Do they also make for a playoff team in the West? Eh, probably not. All 15 teams in the West will consider themselves postseason hopefuls next year as things stand. Minnesota would only be working with a handful of proven players, plus whomever they sign with the mid-level exception.
That’s not conducive to an immediate return to the playoffs, and the Timberwolves have acted like a team most concerned with now. Next year’s pick is owed to the Warriors with incredibly light protection (top three) before going unprotected in 2022. They don’t have time to take the ultra-gradual approach, not even with Russell (2023 free agent) and Towns (2024) signed through at least 2022-23.
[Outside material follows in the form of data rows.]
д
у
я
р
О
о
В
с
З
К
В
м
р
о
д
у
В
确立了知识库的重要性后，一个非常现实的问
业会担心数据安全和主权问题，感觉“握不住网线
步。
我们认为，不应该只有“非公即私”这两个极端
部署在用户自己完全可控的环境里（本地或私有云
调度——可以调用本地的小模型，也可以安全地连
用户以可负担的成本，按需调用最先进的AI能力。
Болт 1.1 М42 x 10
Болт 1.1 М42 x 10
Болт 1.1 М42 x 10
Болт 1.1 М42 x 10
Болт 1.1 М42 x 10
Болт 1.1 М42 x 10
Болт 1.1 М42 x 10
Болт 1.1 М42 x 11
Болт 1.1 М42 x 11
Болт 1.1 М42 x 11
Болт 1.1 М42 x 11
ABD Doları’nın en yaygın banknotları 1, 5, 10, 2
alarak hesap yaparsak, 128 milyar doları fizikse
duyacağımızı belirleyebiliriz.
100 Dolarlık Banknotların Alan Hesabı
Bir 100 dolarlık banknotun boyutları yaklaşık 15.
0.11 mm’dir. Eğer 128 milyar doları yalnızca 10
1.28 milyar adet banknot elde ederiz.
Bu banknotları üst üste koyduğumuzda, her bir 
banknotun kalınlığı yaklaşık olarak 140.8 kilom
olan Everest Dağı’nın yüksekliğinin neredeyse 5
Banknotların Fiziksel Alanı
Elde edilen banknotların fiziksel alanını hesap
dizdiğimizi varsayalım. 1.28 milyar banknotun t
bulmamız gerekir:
And that’s the other thing: Minnesota’s two best players are already on max deals. Beasley is about to sign his second contract. This isn’t a typically priced rebuilding roster. And while that shouldn’t invite the Timberwolves to move out of No. 1, it does demand a certain level of urgency.
Poking around Devin Booker’s availability is encouraged but invariably futile. They could give Bradley Beal a look, but with the defensive issues he’d perpetuate, they’d have to know he plans to re-sign in 2022. (Acquiring Booker—if they could, which they can’t—poses the same defensive headaches, but he’s younger and signed through 2023-24 and, of course, besties with DLo and KAT.)
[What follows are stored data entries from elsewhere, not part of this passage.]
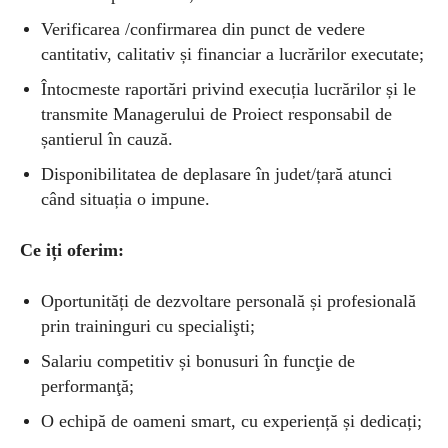
Verificarea /confirmarea din punct de vedere
cantitativ, calitativ și financiar a lucrărilor executate;
Întocmeste raportări privind execuția lucrărilor și le
transmite Managerului de Proiect responsabil de
șantierul în cauză.
Disponibilitatea de deplasare în judet/țară atunci
când situația o impune.
Ce iți oferim:
Oportunități de dezvoltare personală și profesională
prin traininguri cu specialişti;
Salariu competitiv și bonusuri în funcţie de
performanţă;
O echipă de oameni smart, cu experiență și dedicați;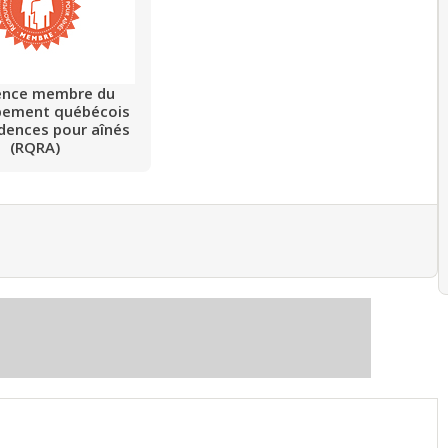
ence membre du
pement québécois
idences pour aînés
(RQRA)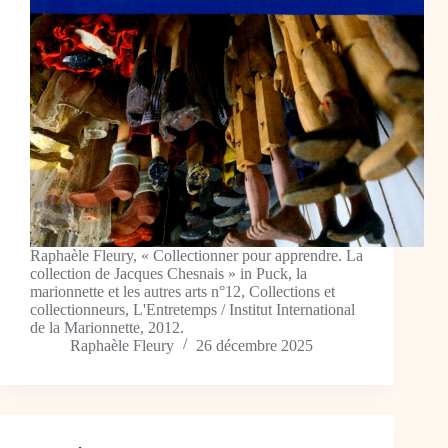
Raphaèle Fleury, « Collectionner pour apprendre. La
collection de Jacques Chesnais » in Puck, la
marionnette et les autres arts n°12, Collections et
collectionneurs, L'Entretemps / Institut International
de la Marionnette, 2012.
Raphaèle Fleury
26 décembre 2025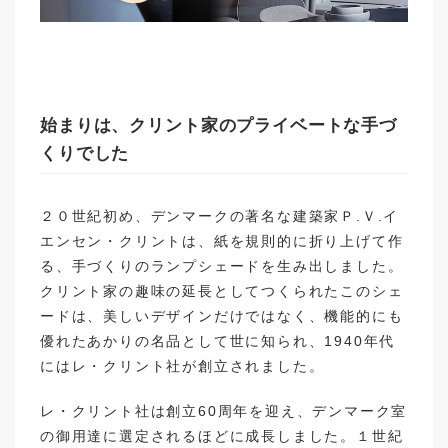
始まりは、クリント家のプライベートな手づ
くりでした
２０世紀初め、デンマークの著名な建築家Ｐ.Ｖ.イ
エンセン・クリントは、紙を規則的に折り上げて作
る、手づくりのランプシェードを生み出しました。
クリント家の趣味の延長としてつくられたこのシェ
ードは、美しいデザインだけではなく、機能的にも
優れたあかりの名品として世に知られ、1940年代
にはレ・クリント社が創立されました。
レ・クリント社は創立60周年を迎え、デンマーク室
の御用達に選定されるほどに成長しました。１世紀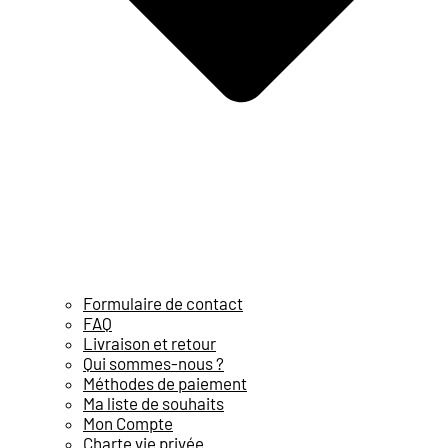
Formulaire de contact
FAQ
Livraison et retour
Qui sommes-nous ?
Méthodes de paiement
Ma liste de souhaits
Mon Compte
Charte vie privée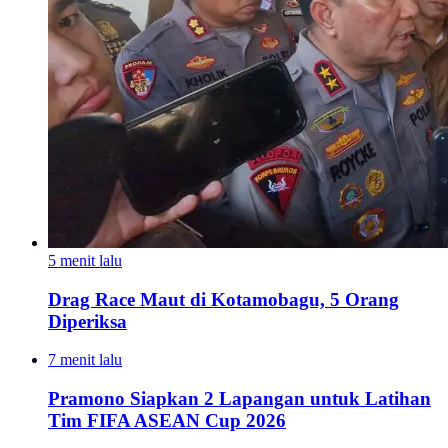
5 menit lalu
Drag Race Maut di Kotamobagu, 5 Orang
Diperiksa
7 menit lalu
Pramono Siapkan 2 Lapangan untuk Latihan
Tim FIFA ASEAN Cup 2026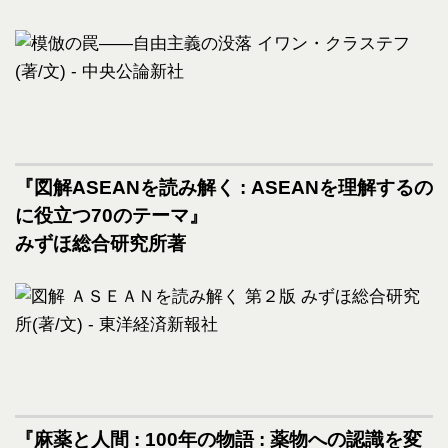
『図解ASEANを読み解く : ASEANを理解するの
に役立つ70のテーマ』
みずほ総合研究所著
『麻薬と人間 : 100年の物語 : 薬物への認識を変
Talking to the Pacers about Victor Oladipo or the Pelicans about Jrue Holiday (2021 player option) is worth a try, but with both approaching free agency, the Timberwolves would need to extract more value in return. The list of potentially available All-Stars who jibe with Minnesota’s one-two punch peters out about here, with the caveat that all of the already mentioned names might not even come close to gettable.
Not all trade scenarios need to go scorched earth, though. The Timberwolves can look at moving down for a package of another lottery pick and veteran. But finding that right deal would be a challenge. Potential scenarios run dry real quick.
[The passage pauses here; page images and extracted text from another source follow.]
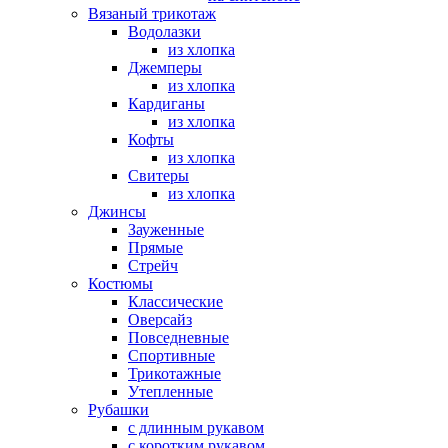
Вязаный трикотаж
Водолазки
из хлопка
Джемперы
из хлопка
Кардиганы
из хлопка
Кофты
из хлопка
Свитеры
из хлопка
Джинсы
Зауженные
Прямые
Стрейч
Костюмы
Классические
Оверсайз
Повседневные
Спортивные
Трикотажные
Утепленные
Рубашки
с длинным рукавом
с коротким рукавом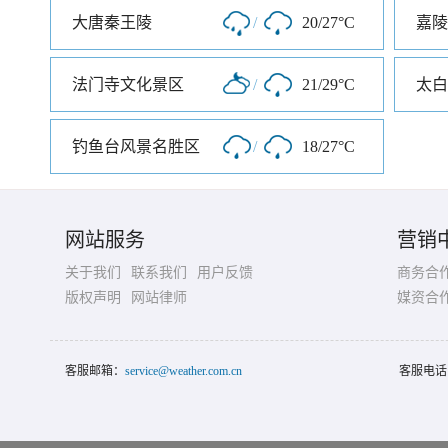
大唐秦王陵
/
20/27°C
嘉陵
法门寺文化景区
/
21/29°C
太白
钓鱼台风景名胜区
/
18/27°C
网站服务
营销
关于我们
联系我们
用户反馈
商务合
版权声明
网站律师
媒资合
客服邮箱：
service@weather.com.cn
客服电话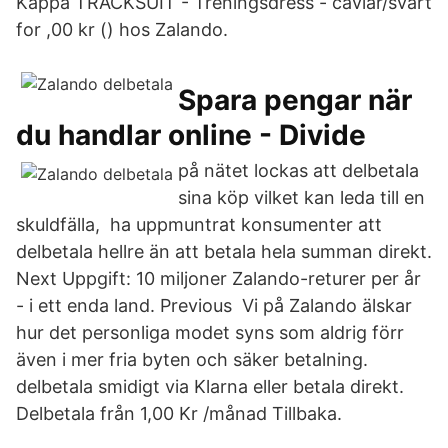
Kappa TRACKSUIT - Treningsdress - caviar/svart
for ,00 kr () hos Zalando.
Spara pengar när
du handlar online - Divide
på nätet lockas att delbetala
sina köp vilket kan leda till en
skuldfälla, ha uppmuntrat konsumenter att
delbetala hellre än att betala hela summan direkt.
Next Uppgift: 10 miljoner Zalando-returer per år
- i ett enda land. Previous Vi på Zalando älskar
hur det personliga modet syns som aldrig förr
även i mer fria byten och säker betalning.
delbetala smidigt via Klarna eller betala direkt.
Delbetala från 1,00 Kr /månad Tillbaka.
Does the framework of Otto Porter Jr. and No. 4 get it done? Would the Bulls include Lauri Markkanen as well? Does John Collins and No. 6 for No. 1 make sense for either Minnesota or Atlanta? Does Buddy Hield and No. 12 get the Timberwolves’ attention? Is Dejounte Murray, Derrick White, Rudy Gay and No. 11 too rich for San Antonio? Not enough for Minnesota?
You can see the issues facing a shop-it mandate. Still, the Timberwolves aren’t escaping it. They’ve shown they’re more for today than tomorrow, and in this draft, with so little guaranteed at the top, they should feel an obligation to solicit offers for the No. 1 pick more than they would in most years.